Wow. This is what you can do with a little budget and a LOT of creative thinking. This short combines lo-fi filmmaking with time travel and lots of laughs. The word "ingenuity" comes to mind, and I'd love to see more from this filmmaker.

Doppelbanger (USA, 15 min.) Dir. Sofian Khan

This short combines a tough-as-nails woman programmer, robot doppelgangers for sale, forbidden robot sex work, and of course --- robot murder. A great concept with a detailed world and characters I'd like to see more of.

Swipe Up, Vivian! (USA, 14 min.) Dir. Hannah Welever

A hilarious tale of a wry woman who's just had enough of dystopia, and is convinced to try a dating/friend site. The characters here feel drawn from real life, particularly the lead. This funny short has a lot of relatability and warmth, as well as a prophetic sense.

Skywatch (USA, 11 min.) Dir. Colin Levy

You can see Levy's making-of on YouTube for Skywatch, including how he got Jude Law for the film. Really advanced filmmaking here reminiscent of Amblin, but with high-tech modernity. Levy is a talent to watch for sure.

Carementis (Australia, 15 min.) Dir. Antony Webb

An astronaut is stranded and critically injured; he tries to get back to his base. He can somehow communicate with the AI trying to help him, but not base. Light on story, but damn, it looks beautiful.
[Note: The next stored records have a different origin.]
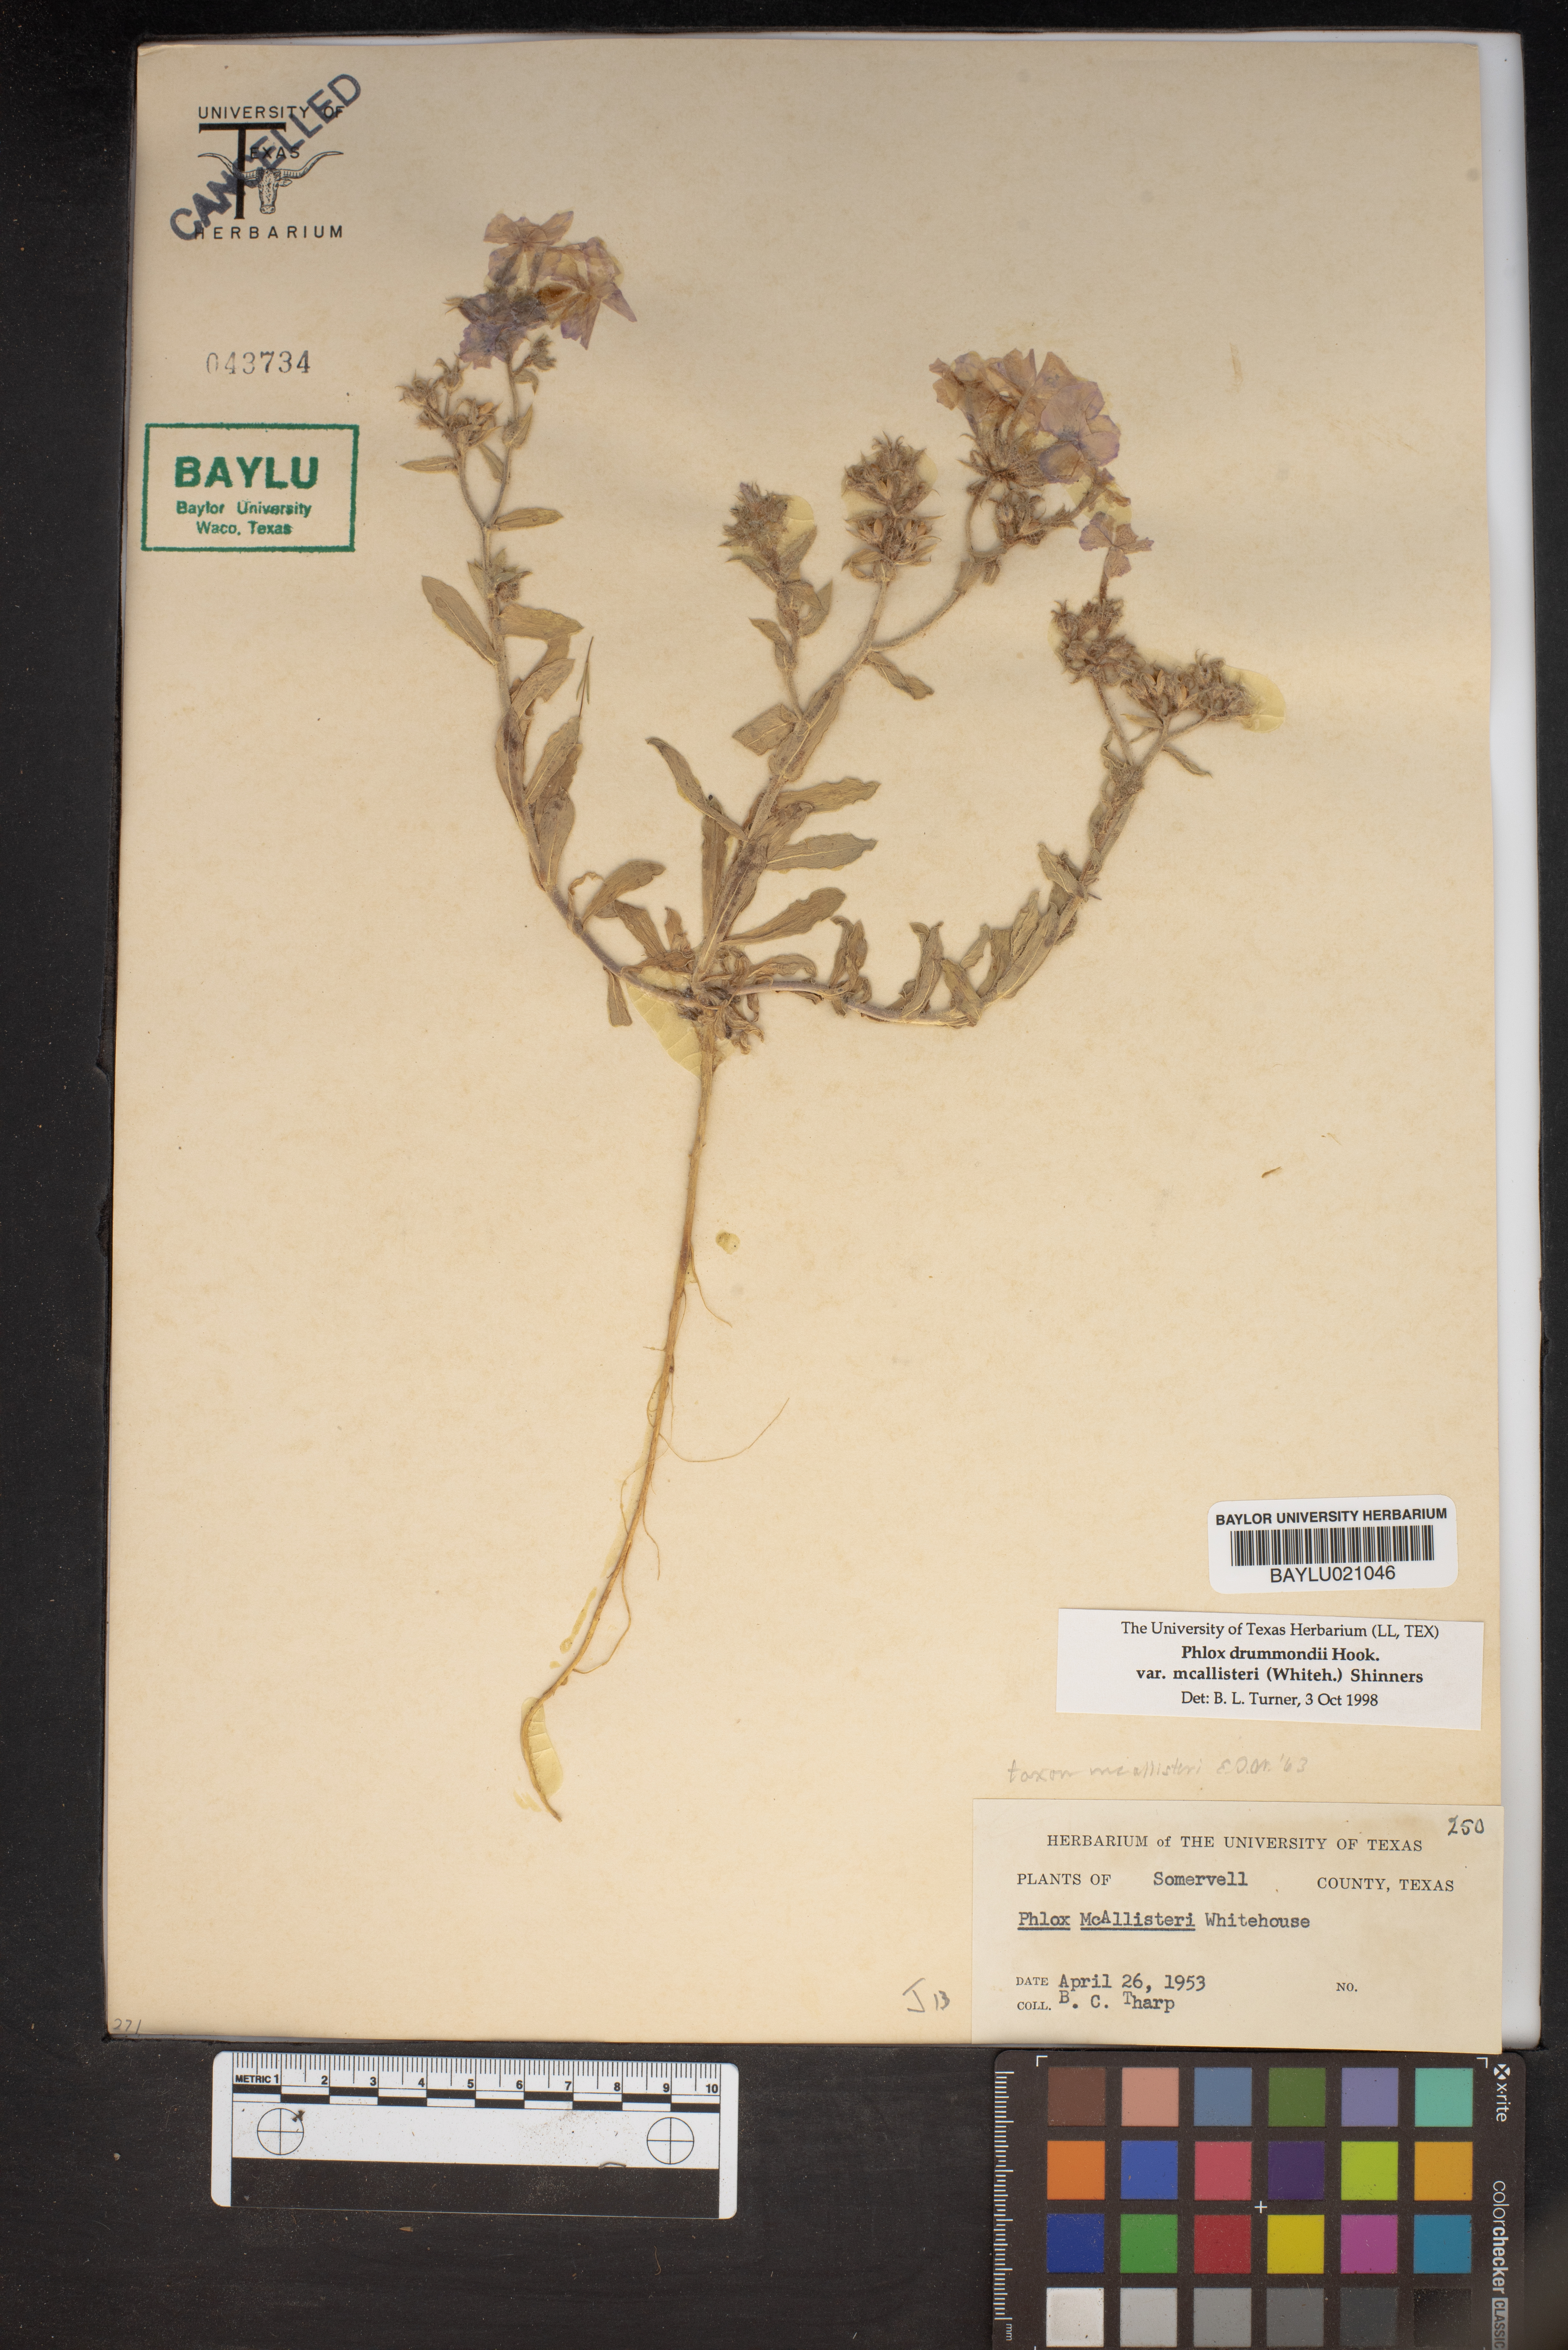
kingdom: Plantae
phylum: Tracheophyta
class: Magnoliopsida
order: Ericales
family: Polemoniaceae
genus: Phlox
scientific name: Phlox drummondii
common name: Drummond's phlox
Fall Out (South Korea, 21 min.) Dir. Chung Jae-hoon

I love seeing science fiction (and genre) from other cultures and how they interpret it. This short was really well made and has a lot of realism in how people --- even neighbors --- will take each other down to survive, whether they're women or children. So well done with angst and survivalism that feels real.

Ligeia Marie (Germany, 29 min.) Dir. Adam Zimny

Another film very light on story, but mostly looks pretty good. For a short this long, I expected it to be amazing, but it felt like a TV episode with some stock characters and a rehash that we've seen many times before regarding AI/androids in science fiction cinema.